§ Votre travail:
a) Dans l'extrait sur le Covid long, relevez toutes les initiatives personnelles que Julien Balajas a prises pour tenter d'aller mieux.
b) Rédigez la suite de l'extrait sur le Covid long, à partir de sa dernière phrase.

§ Extrait du texte:

********************

Au fil des mois, les rechutes se font moins intenses. Six mois après avoir été contaminé, Julien Balajas assure ne plus être en détresse respiratoire. “J’arrive à accepter le paradoxe d’avoir l’impression de ne pas respirer mais pourtant d’avoir de l’oxygène.” En effet, les médecins lui ont conseillé de se munir d’un oxymètre pour mesurer son taux de saturation en oxygène qui s’est toujours révélé excellent.
Au début de son infection, en mars 2020, il n’y avait pas de suivi des cas de Covid long. C’est vers la fin du mois de mai que la Chest Clinic du Guy’s Hospital de Londres ouvre un service de ce genre. Malgré cela, aucun traitement médical n’a été trouvé à ce jour pour soulager les malades. Julien Balajas avoue ne pas réellement suivre l’avancée des recherches scientifiques, notamment en termes de médicaments. “Cela crée des fausses joies. J’ai appris à prendre du recul sur ce qu’on dit.” En revanche, il a pris certaines initiatives personnelles pour tenter d’aller mieux. C’est sur son alimentation que Julien Balajas se concentre principalement. Il mange, par exemple, de l’ail pour ses propriétés antiseptiques. “J’ai senti que cela a marché, même si je n’en ai pas la preuve scientifique”. Il se renseigne également sur la neurologie, en particulier sur le nerf vague et s’est mis à l’acupuncture qui le soulage beaucoup.

********************

§ Données sources:
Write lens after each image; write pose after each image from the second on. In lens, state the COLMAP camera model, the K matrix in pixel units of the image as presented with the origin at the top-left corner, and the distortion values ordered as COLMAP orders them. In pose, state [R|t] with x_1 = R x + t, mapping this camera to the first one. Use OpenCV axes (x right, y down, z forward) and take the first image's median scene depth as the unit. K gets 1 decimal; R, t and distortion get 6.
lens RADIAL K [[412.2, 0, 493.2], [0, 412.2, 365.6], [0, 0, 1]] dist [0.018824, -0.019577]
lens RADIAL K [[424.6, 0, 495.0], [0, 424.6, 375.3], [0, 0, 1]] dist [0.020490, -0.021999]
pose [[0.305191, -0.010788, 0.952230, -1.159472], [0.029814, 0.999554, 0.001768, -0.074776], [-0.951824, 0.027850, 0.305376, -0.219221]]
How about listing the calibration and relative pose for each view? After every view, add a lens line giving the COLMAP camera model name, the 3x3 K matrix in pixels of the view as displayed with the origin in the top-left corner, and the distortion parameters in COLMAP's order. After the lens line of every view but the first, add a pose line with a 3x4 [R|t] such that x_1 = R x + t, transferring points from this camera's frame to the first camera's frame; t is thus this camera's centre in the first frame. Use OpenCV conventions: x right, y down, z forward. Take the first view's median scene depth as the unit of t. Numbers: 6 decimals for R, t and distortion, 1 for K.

********************

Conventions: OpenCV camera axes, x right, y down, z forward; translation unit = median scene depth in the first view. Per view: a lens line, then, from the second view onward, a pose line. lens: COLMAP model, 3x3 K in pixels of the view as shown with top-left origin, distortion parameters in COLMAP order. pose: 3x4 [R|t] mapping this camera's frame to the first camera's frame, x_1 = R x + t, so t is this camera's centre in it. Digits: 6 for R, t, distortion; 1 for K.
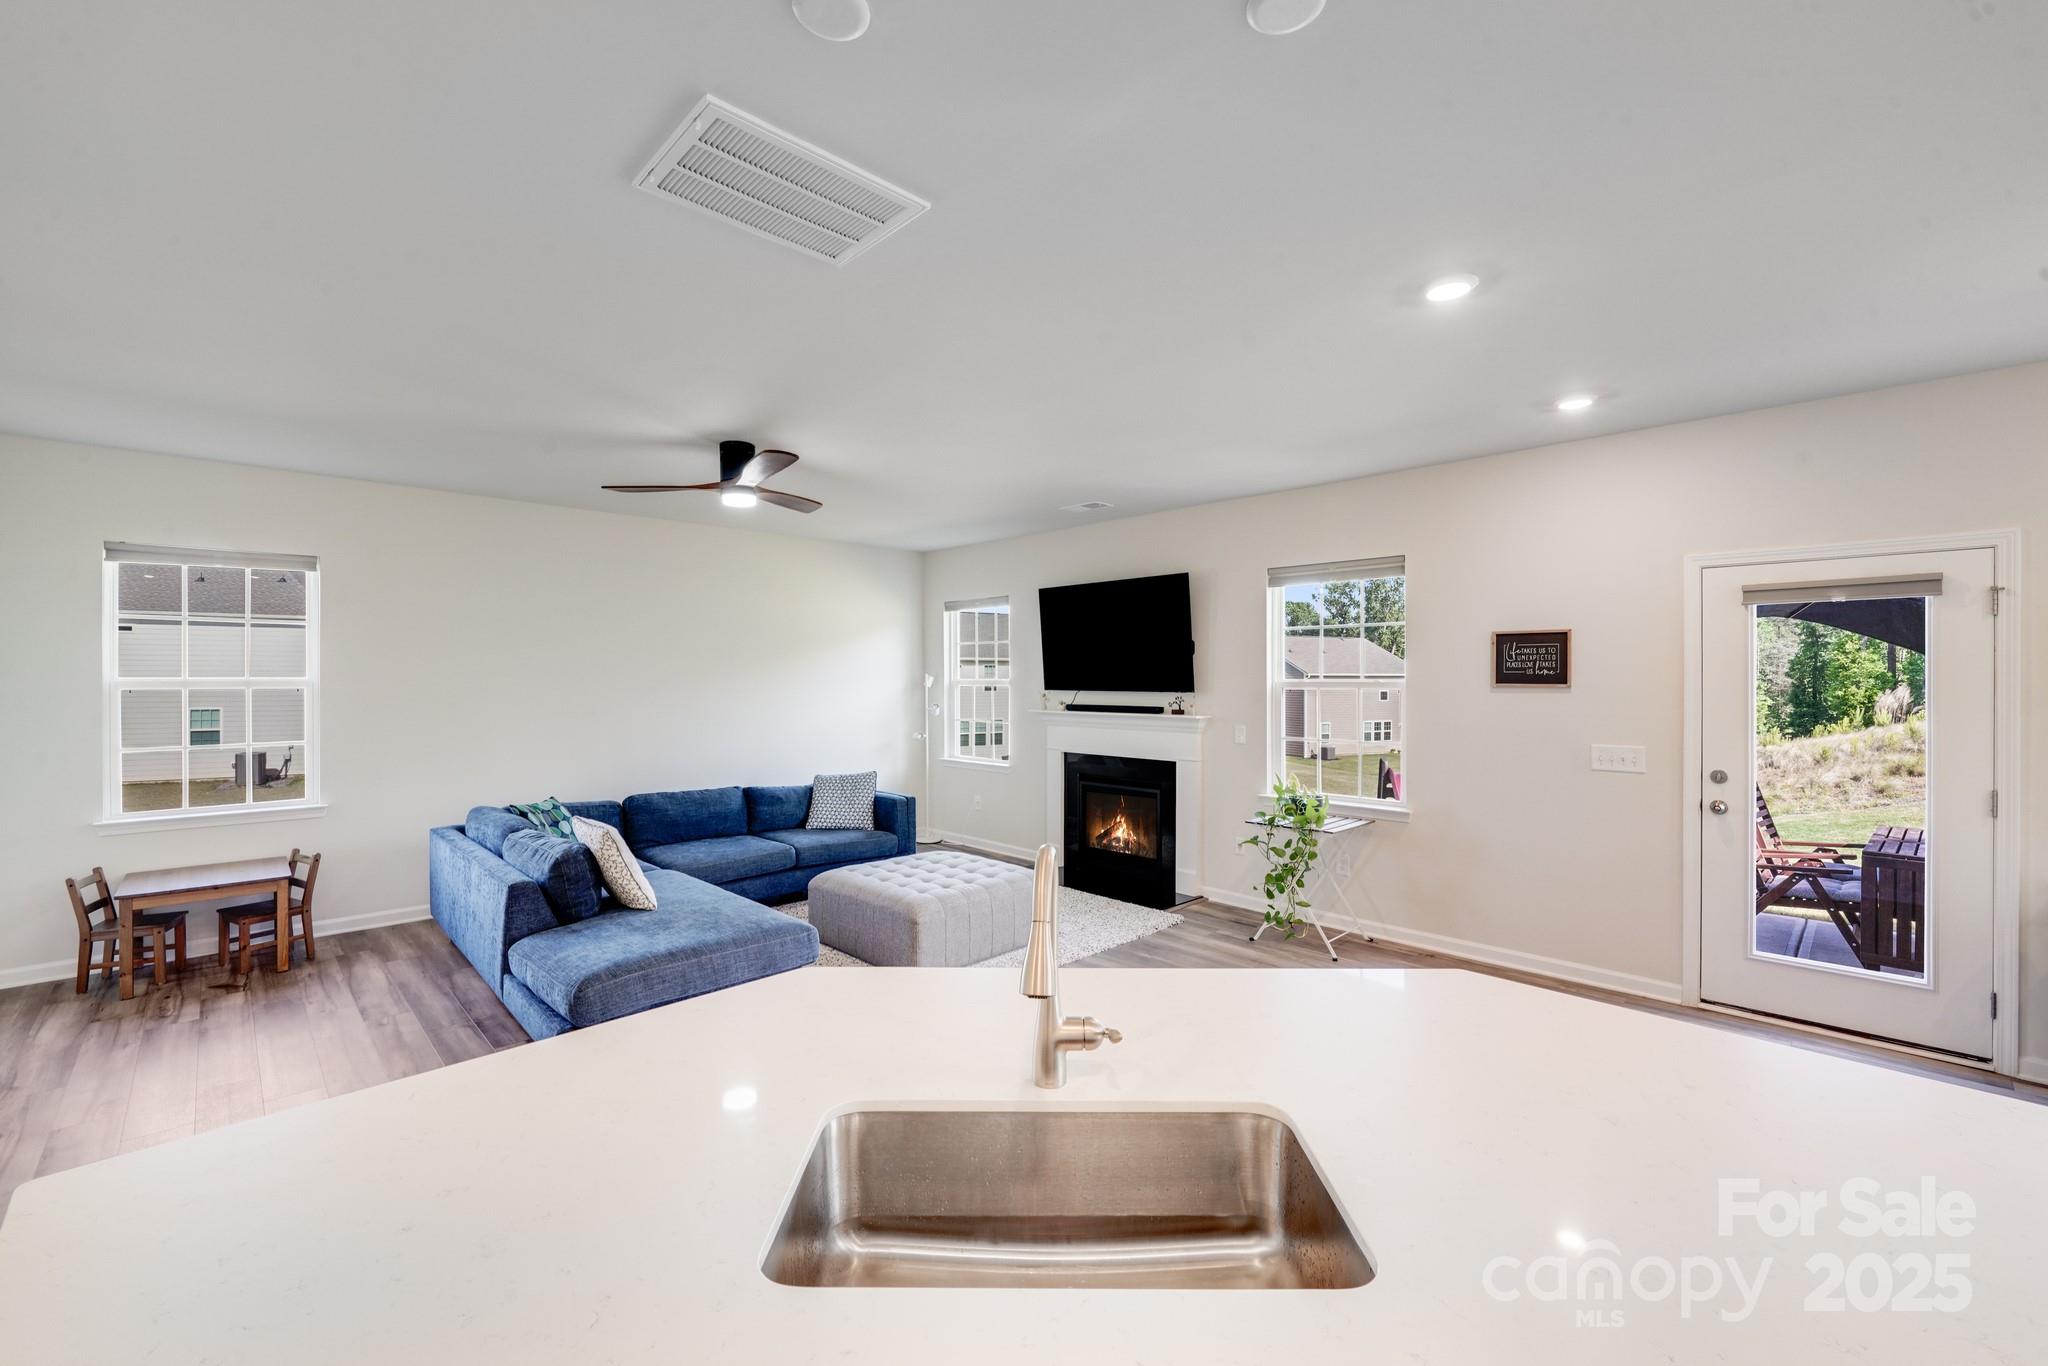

********************

§ Réponses:
a) Il se concentre sur son alimentation, par exemple en mangeant de l'ail pour ses propriétés antiseptiques. Il se renseigne sur la neurologie, en particulier sur le nerf vague. Il s'est mis à l'acupuncture.

b)
C’est aussi grâce aux groupes Facebook de “Covid longs” que Julien Balajas trouve des conseils, malgré quelques réticences en amont. “Au début, j’étais réfractaire à ce genre de groupe, je ne voulais pas me complaire dans cette situation. J’avais peur de rentrer dans quelque chose de morbide”. Finalement son avis a changé en constatant que le but de ces groupes était de répondre à la question : “Que peut-on faire pour aller mieux ?”. Il y apprend par ailleurs que les personnes infectées du Covid-19 ont des symptômes très différents et donc qu’aucun profil type n’existe. “Je m’estime plutôt heureux, confie t-il, car d’autres personnes ayant le Covid long ont des symptômes bien pires que les miens comme des diarrhées ou d’affreux maux de tête.”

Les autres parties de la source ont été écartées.